The children wobbled on vines stretched across a jungle gorge and leapt over piranha-infested waters.

The scenarios playing out Wednesday near Fort Hays State University's Gross Memorial Coliseum were imaginary, but the participants' teamwork and strategizing were genuine. The Hays Public Library challenged seven fourth- and fifth-graders to a variety of activities meant to test their bodies and minds for the Tweens Ropes Course event.

The first station had the children pretending they were balancing on vines as they made their way across wires to poles positioned throughout the Mohawk Walk course. Tumbles off the course were common, but the users adapted after each misplaced foot or unexpected weight shift sent them falling.

Equipped with a balancing stick, the participants experimented with such techniques as holding hands and walking together to going forward alone.

The various ideas failed until they realized the winning approach -- traveling in pairs and passing the stick down the line once they reached the safety of a pole.

Cathleen Kroeger, children's librarian and a certified ropes course facilitator, said it was the first time she staged the program at the library. Similar programs with other groups have boosted children's self-esteem, she said.

"It's a really great time for the kids to get out and have some physical activity," Kroeger said. "It's also really great for building up some teamwork, helping them with learning how to solve problems together without having the adults intervene."

Noalee McDonald-Augustine, educational consultant  with Smoky Hill Education Service Center, said the goal is to foster team building and communication skills.

"It's learning by doing rather than just sitting in the classroom and listening," McDonald-Augustine said.

Frustration and squabbles can disrupt the best teams, she said. However, the process can help strangers to bond and rely on each other to navigate obstacles.
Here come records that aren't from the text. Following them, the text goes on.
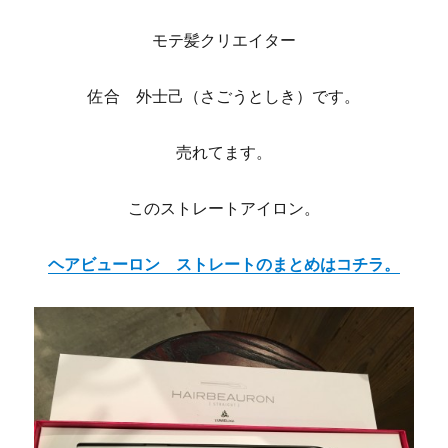
モテ髪クリエイター
佐合 外士己（さごうとしき）です。
売れてます。
このストレートアイロン。
ヘアビューロン ストレートのまとめはコチラ。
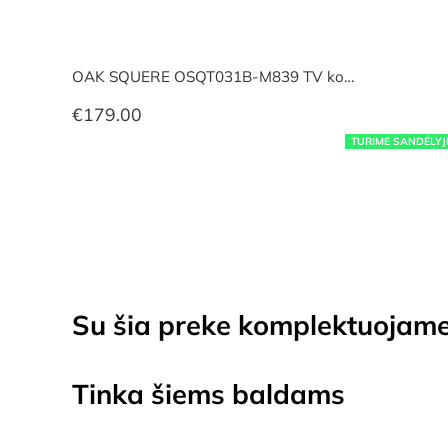
OAK SQUERE OSQT031B-M839 TV ko…
€
179.00
TURIME SANDĖLYJ
Su šia preke komplektuojam
Tinka šiems baldams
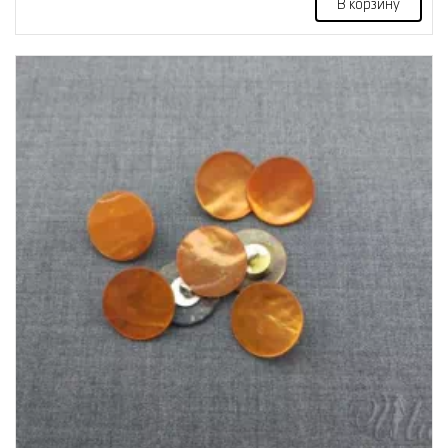
В корзину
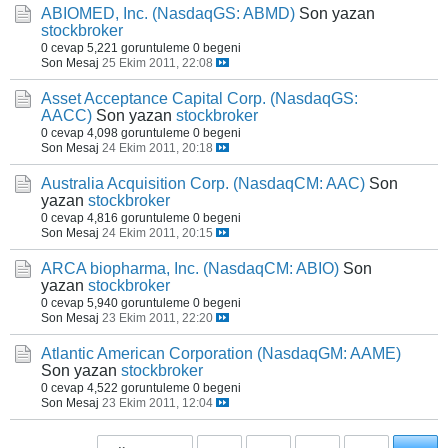
ABIOMED, Inc. (NasdaqGS: ABMD)
Son yazan
stockbroker
0 cevap
5,221 goruntuleme
0 begeni
Son Mesaj
25 Ekim 2011, 22:08
Asset Acceptance Capital Corp. (NasdaqGS:
AACC)
Son yazan
stockbroker
0 cevap
4,098 goruntuleme
0 begeni
Son Mesaj
24 Ekim 2011, 20:18
Australia Acquisition Corp. (NasdaqCM: AAC)
Son
yazan
stockbroker
0 cevap
4,816 goruntuleme
0 begeni
Son Mesaj
24 Ekim 2011, 20:15
ARCA biopharma, Inc. (NasdaqCM: ABIO)
Son
yazan
stockbroker
0 cevap
5,940 goruntuleme
0 begeni
Son Mesaj
23 Ekim 2011, 22:20
Atlantic American Corporation (NasdaqGM: AAME)
Son yazan
stockbroker
0 cevap
4,522 goruntuleme
0 begeni
Son Mesaj
23 Ekim 2011, 12:04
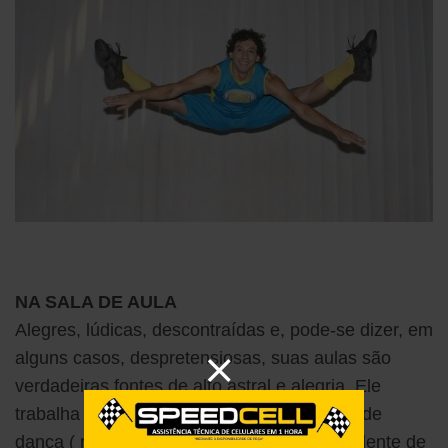
NA SALA DE AULA
Alegres, lúdicas, descontraídas e, pode-se dizer, em
alguns casos, despretensiosas, suas aulas são
verdadeiras fontes de alto astral e alegria. Ele
trabalha com Jazz, alongamento, aula livre de
dança ( ritmos ) para todos níveis, independente de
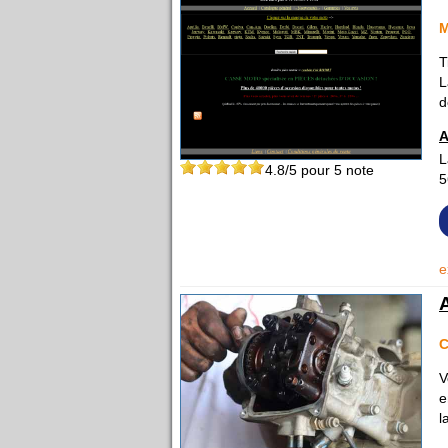
M
T
L
d
A
L
4.8
/5 pour
5
note
5
e
V
e
l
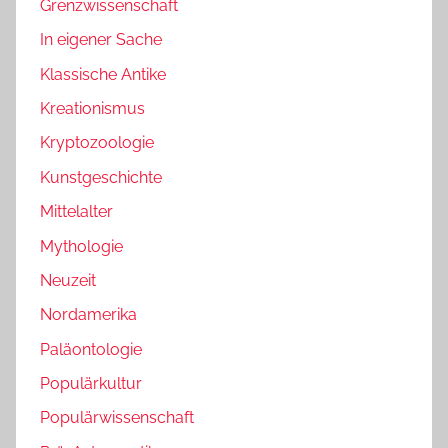
Grenzwissenschaft
In eigener Sache
Klassische Antike
Kreationismus
Kryptozoologie
Kunstgeschichte
Mittelalter
Mythologie
Neuzeit
Nordamerika
Paläontologie
Populärkultur
Populärwissenschaft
"You see those barriers break apart, and they come together as a team," she said.

Tayshaun Birch, a participant, said balancing on the pole was the best approach because it carried most of his weight, and he only had to use his feet.

"The most challenging project was the Mohawk Walk trail," he said. "We did really well on that. At first, I didn't know I was going to get that far. But we just needed teamwork."

The afternoon also featured the children hopping between wood pallets using only a plank and a box. An angled zip line and the flying squirrel ropes course had children hoisted into the air.